»»

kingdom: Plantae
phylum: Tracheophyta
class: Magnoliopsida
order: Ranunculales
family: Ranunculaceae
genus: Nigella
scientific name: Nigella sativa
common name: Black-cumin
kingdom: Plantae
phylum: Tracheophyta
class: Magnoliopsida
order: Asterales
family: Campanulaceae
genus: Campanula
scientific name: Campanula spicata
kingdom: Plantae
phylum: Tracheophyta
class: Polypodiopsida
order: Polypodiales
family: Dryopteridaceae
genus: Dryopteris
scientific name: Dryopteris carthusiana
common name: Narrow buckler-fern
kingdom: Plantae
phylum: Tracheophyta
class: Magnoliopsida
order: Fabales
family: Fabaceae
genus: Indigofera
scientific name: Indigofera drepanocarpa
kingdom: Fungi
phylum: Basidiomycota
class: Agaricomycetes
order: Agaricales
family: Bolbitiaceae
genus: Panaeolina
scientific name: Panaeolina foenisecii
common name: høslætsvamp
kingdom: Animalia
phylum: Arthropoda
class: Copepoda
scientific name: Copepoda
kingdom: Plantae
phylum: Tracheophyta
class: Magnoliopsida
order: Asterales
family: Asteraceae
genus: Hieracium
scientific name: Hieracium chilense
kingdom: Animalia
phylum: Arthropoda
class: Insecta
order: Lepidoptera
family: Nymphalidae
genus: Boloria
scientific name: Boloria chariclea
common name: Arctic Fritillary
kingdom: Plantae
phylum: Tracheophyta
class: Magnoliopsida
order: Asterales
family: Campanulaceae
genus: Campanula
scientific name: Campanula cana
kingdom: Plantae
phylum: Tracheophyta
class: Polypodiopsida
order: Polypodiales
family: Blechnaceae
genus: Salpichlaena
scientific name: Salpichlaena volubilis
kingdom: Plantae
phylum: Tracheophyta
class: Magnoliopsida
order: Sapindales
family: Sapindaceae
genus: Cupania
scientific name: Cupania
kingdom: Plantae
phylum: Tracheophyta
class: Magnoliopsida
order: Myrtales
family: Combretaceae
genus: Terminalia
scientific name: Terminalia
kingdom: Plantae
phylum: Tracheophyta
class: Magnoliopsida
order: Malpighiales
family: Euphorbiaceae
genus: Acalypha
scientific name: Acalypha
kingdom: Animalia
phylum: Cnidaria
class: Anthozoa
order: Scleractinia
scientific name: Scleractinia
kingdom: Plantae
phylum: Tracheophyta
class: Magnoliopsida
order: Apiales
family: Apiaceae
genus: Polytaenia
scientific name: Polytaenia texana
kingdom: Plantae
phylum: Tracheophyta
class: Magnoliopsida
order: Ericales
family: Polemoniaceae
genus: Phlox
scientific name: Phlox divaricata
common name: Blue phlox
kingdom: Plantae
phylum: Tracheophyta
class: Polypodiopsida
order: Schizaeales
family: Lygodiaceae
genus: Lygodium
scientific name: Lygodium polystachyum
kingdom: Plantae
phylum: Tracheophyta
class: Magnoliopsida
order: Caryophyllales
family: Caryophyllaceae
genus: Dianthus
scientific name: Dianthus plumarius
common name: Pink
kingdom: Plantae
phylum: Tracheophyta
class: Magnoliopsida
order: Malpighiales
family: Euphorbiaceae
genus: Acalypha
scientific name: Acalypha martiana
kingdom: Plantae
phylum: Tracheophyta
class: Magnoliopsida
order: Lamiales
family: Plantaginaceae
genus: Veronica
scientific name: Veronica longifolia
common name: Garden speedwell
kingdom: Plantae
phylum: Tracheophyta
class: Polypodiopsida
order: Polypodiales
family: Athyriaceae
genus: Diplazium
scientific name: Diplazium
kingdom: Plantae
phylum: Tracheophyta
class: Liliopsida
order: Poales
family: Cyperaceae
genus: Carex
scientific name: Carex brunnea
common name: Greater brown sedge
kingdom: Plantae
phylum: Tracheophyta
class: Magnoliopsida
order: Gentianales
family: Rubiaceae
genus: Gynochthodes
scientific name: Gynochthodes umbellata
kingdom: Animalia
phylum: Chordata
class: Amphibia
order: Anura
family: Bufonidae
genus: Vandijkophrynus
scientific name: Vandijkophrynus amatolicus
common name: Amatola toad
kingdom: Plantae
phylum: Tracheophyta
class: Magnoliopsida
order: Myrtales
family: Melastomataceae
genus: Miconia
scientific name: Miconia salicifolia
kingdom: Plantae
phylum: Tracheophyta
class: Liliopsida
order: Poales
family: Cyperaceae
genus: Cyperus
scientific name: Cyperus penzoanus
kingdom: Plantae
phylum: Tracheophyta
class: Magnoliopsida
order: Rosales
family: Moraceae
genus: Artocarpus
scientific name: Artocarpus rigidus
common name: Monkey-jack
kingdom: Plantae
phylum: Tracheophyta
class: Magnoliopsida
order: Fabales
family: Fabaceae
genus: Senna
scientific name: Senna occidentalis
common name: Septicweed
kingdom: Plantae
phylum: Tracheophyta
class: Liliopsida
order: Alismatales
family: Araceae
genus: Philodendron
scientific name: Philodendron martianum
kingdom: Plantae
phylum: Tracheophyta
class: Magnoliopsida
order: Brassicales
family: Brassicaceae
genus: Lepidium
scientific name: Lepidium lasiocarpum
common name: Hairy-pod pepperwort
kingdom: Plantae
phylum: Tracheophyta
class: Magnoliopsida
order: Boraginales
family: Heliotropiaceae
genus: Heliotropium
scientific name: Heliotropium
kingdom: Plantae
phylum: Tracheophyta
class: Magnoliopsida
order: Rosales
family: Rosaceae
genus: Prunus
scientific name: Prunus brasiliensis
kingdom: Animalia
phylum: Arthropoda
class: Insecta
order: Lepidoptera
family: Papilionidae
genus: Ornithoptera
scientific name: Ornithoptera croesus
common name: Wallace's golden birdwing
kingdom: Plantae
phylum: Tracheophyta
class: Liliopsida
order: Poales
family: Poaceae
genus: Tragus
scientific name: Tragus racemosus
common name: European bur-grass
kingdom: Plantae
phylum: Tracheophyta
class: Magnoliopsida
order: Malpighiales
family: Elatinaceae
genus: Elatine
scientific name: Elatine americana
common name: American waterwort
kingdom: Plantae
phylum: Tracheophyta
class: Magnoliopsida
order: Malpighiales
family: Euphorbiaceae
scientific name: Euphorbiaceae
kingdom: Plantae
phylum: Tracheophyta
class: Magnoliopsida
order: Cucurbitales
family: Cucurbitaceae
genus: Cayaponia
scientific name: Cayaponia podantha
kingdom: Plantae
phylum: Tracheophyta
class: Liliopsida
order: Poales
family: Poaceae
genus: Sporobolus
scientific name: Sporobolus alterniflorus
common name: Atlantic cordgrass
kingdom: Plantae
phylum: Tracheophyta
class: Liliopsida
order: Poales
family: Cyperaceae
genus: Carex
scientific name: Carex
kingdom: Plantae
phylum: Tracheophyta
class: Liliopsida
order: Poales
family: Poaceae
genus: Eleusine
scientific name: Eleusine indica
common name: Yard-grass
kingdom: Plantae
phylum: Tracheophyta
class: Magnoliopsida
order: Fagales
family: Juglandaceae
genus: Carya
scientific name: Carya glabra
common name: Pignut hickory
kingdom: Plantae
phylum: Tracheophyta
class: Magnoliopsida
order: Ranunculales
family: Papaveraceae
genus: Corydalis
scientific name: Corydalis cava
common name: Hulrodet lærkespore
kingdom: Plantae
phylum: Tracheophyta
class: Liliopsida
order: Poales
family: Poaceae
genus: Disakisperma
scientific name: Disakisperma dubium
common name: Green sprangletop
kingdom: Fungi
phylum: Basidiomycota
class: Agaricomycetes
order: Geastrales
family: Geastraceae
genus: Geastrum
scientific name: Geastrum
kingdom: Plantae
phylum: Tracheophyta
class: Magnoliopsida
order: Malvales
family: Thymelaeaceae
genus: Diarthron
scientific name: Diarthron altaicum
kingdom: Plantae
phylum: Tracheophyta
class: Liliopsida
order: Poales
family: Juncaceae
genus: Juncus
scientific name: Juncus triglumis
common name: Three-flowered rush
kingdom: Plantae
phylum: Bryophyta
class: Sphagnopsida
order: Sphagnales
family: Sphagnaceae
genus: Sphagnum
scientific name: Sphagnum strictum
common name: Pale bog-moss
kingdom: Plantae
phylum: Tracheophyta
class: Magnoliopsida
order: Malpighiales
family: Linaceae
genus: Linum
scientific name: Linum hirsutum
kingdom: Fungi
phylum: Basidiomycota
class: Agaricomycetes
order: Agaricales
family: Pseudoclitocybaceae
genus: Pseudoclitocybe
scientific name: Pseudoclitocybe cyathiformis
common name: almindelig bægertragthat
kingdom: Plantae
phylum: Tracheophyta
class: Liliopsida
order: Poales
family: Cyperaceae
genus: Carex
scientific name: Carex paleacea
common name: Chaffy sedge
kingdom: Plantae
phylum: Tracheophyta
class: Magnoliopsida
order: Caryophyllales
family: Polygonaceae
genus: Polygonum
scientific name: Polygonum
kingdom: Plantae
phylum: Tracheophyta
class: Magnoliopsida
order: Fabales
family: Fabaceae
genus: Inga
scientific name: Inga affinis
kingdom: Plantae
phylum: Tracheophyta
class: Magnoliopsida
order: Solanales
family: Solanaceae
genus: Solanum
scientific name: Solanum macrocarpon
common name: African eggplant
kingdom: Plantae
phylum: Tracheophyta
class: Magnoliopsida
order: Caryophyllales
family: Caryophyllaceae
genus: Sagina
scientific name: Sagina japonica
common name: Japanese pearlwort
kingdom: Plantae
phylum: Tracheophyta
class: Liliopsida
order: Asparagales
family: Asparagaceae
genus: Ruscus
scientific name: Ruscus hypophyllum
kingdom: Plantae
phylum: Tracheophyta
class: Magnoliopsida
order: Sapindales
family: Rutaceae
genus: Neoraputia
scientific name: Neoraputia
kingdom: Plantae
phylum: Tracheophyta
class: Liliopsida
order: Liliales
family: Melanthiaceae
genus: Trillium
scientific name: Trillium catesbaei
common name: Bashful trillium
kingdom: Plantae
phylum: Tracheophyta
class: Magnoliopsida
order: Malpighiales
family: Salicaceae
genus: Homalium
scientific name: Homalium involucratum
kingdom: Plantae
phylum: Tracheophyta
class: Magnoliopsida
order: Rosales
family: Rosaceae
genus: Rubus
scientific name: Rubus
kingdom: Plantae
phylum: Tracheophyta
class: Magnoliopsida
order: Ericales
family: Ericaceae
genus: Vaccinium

««

**WRITTEN REQUEST**
Please write out the data again from the line with "scientific name: Elatine americana" up to and including the line with "genus: Sporobolus", changing "phylum" to "division" and leaving everything else as it is.

**SOLUTION BELOW**
scientific name: Elatine americana
common name: American waterwort
kingdom: Plantae
division: Tracheophyta
class: Magnoliopsida
order: Malpighiales
family: Euphorbiaceae
scientific name: Euphorbiaceae
kingdom: Plantae
division: Tracheophyta
class: Magnoliopsida
order: Cucurbitales
family: Cucurbitaceae
genus: Cayaponia
scientific name: Cayaponia podantha
kingdom: Plantae
division: Tracheophyta
class: Liliopsida
order: Poales
family: Poaceae
genus: Sporobolus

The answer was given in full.